Balkans : des femmes dénoncent les violences subies dans les hôpitaux
Les femmes des Balkans ont brisé le silence et raconté les souffrances subies dans les hôpitaux : un phénomène ressemblant au mouvement anti-harcèlement #MeToo.
La député croate Ivana Nincevic-Lesandric, a choqué ses collègues en racontant la prise en charge de sa fausse couche dans un établissement public à Split (sud).
"C'était le 15e siècle (...) Ils ont ligoté mes bras et mes jambes et ont entamé le curetage sans anesthésie (...) C'était les trente minutes les plus horribles de ma vie", a raconté en octobre cette députée de 35 ans devant une assemblée dominée par des hommes.
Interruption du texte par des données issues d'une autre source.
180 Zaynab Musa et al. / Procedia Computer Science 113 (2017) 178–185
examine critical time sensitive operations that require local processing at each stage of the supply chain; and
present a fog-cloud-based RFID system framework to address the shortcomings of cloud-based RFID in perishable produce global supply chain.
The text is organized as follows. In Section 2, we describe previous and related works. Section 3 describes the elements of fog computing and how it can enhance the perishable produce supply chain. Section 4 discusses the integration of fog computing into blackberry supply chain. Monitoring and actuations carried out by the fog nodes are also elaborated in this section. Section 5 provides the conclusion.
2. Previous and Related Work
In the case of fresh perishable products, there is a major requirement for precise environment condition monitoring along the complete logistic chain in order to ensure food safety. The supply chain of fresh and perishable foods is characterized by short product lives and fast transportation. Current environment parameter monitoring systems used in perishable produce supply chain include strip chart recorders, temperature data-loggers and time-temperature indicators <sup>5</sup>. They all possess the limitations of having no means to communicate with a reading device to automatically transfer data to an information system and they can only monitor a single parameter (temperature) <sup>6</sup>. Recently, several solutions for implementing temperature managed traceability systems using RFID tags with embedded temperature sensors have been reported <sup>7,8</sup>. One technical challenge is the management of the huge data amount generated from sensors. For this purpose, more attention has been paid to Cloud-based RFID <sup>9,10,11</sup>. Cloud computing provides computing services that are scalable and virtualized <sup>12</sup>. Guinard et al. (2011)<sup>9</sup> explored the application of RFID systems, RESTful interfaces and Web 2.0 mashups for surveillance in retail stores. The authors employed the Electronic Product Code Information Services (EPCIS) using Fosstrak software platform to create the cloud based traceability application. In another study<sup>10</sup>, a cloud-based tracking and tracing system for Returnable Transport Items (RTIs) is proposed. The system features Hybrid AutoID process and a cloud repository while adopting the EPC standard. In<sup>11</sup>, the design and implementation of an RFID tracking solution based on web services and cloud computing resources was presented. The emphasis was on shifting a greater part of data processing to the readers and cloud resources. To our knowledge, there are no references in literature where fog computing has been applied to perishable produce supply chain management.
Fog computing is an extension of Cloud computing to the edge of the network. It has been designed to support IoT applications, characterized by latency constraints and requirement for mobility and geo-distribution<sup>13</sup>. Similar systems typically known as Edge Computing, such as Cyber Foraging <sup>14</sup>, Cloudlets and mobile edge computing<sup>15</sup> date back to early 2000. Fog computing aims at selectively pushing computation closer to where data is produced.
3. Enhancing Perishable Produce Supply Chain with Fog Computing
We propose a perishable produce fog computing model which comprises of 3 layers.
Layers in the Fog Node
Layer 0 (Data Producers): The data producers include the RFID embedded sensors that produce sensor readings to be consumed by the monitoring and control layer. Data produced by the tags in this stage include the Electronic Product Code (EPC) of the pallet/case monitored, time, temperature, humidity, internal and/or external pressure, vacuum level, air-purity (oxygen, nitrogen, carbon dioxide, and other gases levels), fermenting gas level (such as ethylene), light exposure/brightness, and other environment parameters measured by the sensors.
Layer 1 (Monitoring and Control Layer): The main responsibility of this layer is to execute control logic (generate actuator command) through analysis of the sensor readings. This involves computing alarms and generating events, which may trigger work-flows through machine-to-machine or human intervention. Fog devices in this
"Chaque seconde a duré une éternité. Avez-vous l'intention de changer quelque chose et quand?", a-t-elle lancé au ministre de la Santé, Ivan Kujundzic.
"Ce n'est pas ainsi qu'on procède dans les hôpitaux en Croatie", a affirmé le ministre promettant une enquête. L'hôpital de Split a rejeté les accusations formulées par la députée.
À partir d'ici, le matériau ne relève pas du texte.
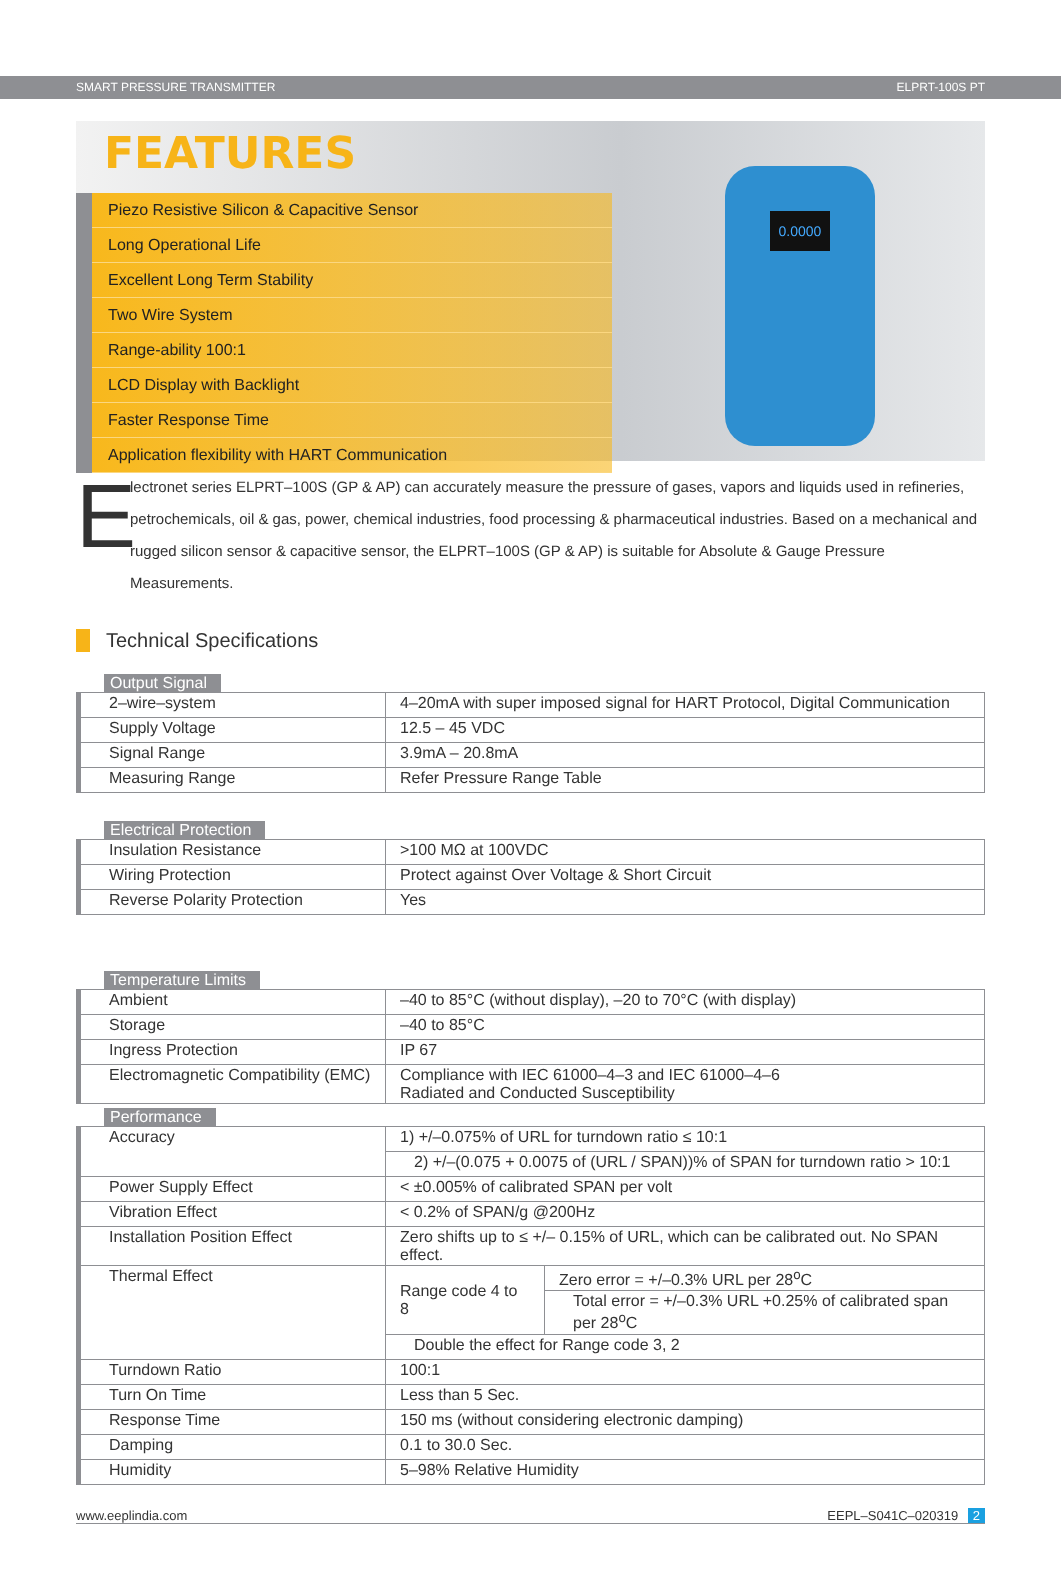SMART PRESSURE TRANSMITTER ELPRT-100S PT
FEATURES
Piezo Resistive Silicon & Capacitive Sensor
Long Operational Life
Excellent Long Term Stability
Two Wire System
Range-ability 100:1
LCD Display with Backlight
Faster Response Time
Application flexibility with HART Communication
0.0000
E
lectronet series ELPRT–100S (GP & AP) can accurately measure the pressure of gases, vapors and liquids used in refineries, petrochemicals, oil & gas, power, chemical industries, food processing & pharmaceutical industries. Based on a mechanical and rugged silicon sensor & capacitive sensor, the ELPRT–100S (GP & AP) is suitable for Absolute & Gauge Pressure Measurements.
Technical Specifications
Output Signal
| 2–wire–system | 4–20mA with super imposed signal for HART Protocol, Digital Communication |
| Supply Voltage | 12.5 – 45 VDC |
| Signal Range | 3.9mA – 20.8mA |
| Measuring Range | Refer Pressure Range Table |
Electrical Protection
| Insulation Resistance | >100 MΩ at 100VDC |
| Wiring Protection | Protect against Over Voltage & Short Circuit |
| Reverse Polarity Protection | Yes |
Temperature Limits
| Ambient | –40 to 85°C (without display), –20 to 70°C (with display) |
| Storage | –40 to 85°C |
| Ingress Protection | IP 67 |
| Electromagnetic Compatibility (EMC) | Compliance with IEC 61000–4–3 and IEC 61000–4–6 Radiated and Conducted Susceptibility |
Performance
| Accuracy | 1) +/–0.075% of URL for turndown ratio ≤ 10:1 | |
| | 2) +/–(0.075 + 0.0075 of (URL / SPAN))% of SPAN for turndown ratio > 10:1 | |
| Power Supply Effect | < ±0.005% of calibrated SPAN per volt | |
| Vibration Effect | < 0.2% of SPAN/g @200Hz | |
| Installation Position Effect | Zero shifts up to ≤ +/– 0.15% of URL, which can be calibrated out. No SPAN effect. | |
| Thermal Effect | Range code 4 to 8 | Zero error = +/–0.3% URL per 28<sup>o</sup>C |
| | | Total error = +/–0.3% URL +0.25% of calibrated span per 28<sup>o</sup>C |
| | Double the effect for Range code 3, 2 | |
| Turndown Ratio | 100:1 | |
| Turn On Time | Less than 5 Sec. | |
| Response Time | 150 ms (without considering electronic damping) | |
| Damping | 0.1 to 30.0 Sec. | |
| Humidity | 5–98% Relative Humidity | |
www.eeplindia.com EEPL–S041C–020319 2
Des soins gynécologiques sans anesthésie
Selon un récent sondage, une femme sur trois en Croatie a subi des traitements douloureux sans anesthésie, qu'il s'agisse d'un curetage, de biopsies, de ponction folliculaire ou encore d'épisiotomie.
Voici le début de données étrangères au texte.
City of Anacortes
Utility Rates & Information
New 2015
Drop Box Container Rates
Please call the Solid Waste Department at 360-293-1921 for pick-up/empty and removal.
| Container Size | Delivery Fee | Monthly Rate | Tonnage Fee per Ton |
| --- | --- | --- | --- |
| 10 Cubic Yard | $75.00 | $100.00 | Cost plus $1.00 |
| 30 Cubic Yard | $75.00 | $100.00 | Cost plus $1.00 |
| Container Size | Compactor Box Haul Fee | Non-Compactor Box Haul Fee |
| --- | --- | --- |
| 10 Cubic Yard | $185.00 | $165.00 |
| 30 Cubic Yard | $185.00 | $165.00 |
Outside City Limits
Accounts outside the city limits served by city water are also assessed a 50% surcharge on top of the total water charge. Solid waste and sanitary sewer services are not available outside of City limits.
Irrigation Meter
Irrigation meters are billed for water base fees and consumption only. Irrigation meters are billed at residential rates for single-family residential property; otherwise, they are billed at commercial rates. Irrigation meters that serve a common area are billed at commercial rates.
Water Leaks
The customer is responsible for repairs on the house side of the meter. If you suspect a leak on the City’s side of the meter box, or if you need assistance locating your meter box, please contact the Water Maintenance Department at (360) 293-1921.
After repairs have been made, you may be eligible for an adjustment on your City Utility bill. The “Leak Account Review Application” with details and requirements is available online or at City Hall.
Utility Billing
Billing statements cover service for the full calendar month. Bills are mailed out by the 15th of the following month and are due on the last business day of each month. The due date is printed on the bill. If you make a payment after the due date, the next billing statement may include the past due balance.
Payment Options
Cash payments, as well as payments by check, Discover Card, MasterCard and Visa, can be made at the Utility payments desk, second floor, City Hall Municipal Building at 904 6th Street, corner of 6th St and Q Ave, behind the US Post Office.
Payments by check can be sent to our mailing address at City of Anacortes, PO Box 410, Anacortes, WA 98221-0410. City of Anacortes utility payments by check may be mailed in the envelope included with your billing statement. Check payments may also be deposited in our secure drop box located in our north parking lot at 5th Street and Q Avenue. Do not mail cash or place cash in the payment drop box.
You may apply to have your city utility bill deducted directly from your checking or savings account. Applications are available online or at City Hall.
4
Le plus souvent des hôpitaux évoquent des contre-indications ou le manque d'anesthésistes.
Encouragées par le geste de l'élue, des centaines de femmes de toutes la Croatie ont depuis raconté publiquement des expériences similaires, douloureuses et humiliantes.
"Tu n'as pas pleuré quand tu faisais l'amour, alors tais-toi!", assure avoir entendu l'une d'elles dans la bouche d'un médecin pendant une biopsie.
"Pendant qu'ils m'immobilisaient les mains, les jambes et la tête, le médecin a dit que je pleurais parce que je suis une femme gâtée", a témoigné une autre femme qui a subi un curetage sans anesthésie.
400 témoignages de maltraitance médicale
Quelque 400 témoignages, rassemblées par l'association de parents Roda, ont été publiquement lus par des militants de l'association dans plusieurs villes et remis au ministère de la Santé.
"Notre objectif est de dire que le problème existe et qu'il ne doit pas être dissimulé", dit Daniela Drandic de l'association Roda qui avait déjà lancé en 2014 la campagne "Brise le silence", pour encourager les femmes à témoigner.
"Les femmes n'ont pas le choix pour décider du traitement. Elles ne sont pas dument informées des procédures et des soins, cela est une sorte de violation" de leurs droits, explique-t-elle.
Pour le ministère, un nombre "relativement restreint" de femmes sont concernées. Une "amélioration de la communication" entre le personnel médical et les patientes a néanmoins été recommandée.
Des témoignages similaires dans tous les Balkans
La campagne en Croatie a inspiré des mouvements similaires dans d'autres pays des Balkans.
En Bosnie, l'association Accouchement naturel (Pridodan porod) a reçu en seulement une dizaine de jours les témoignages de plus de 300 femmes sur des traitements gynécologiques douloureux.
"Les maternités sont le dernier lieu de violence institutionnelle contre les femmes", dit la présidente de cette association Amira Cerimagic, elle même médecin.
"Notre objectif est de parler de tout ce qui se passe derrière les portes", dit-elle.
Elle compare cette mobilisation dans la région au mouvement international anti-harcèlement #MeToo, né dans la foulée des premières accusations contre le producteur de cinéma américain Harvey Weinstein l'an dernier.
Ce mouvement lui-même n'a pas vraiment touché les Balkans, où des sociétés largement patriarcales gèrent toujours les séquelles des conflits des années 1990.
Peur d'aller dans les maternités
Les témoignages des femmes en Croatie et en Bosnie sont similaires en Serbie où "les femmes entrent dans les maternités effrayés et en ressortent souvent traumatisées", dit Jovana Ruzicic, membre de l'association belgradoise le Centre pour les mamans (Centar za mame).
Un sondage a montré en 2015 que 10% des femmes serbes "ne veulent pas avoir un autre enfant en raison d'une expérience traumatisante dans les maternités lors du premier accouchement", dit-elle.
Plus de 60% des femmes interrogées ont déclaré qu'elles ne se sentaient pas protégées lors de l'accouchement et que leurs droits n'étaient pas respectés.
"Les femmes sont traitées comme si elle n'existaient pas", déplore Jovana Ruzicic.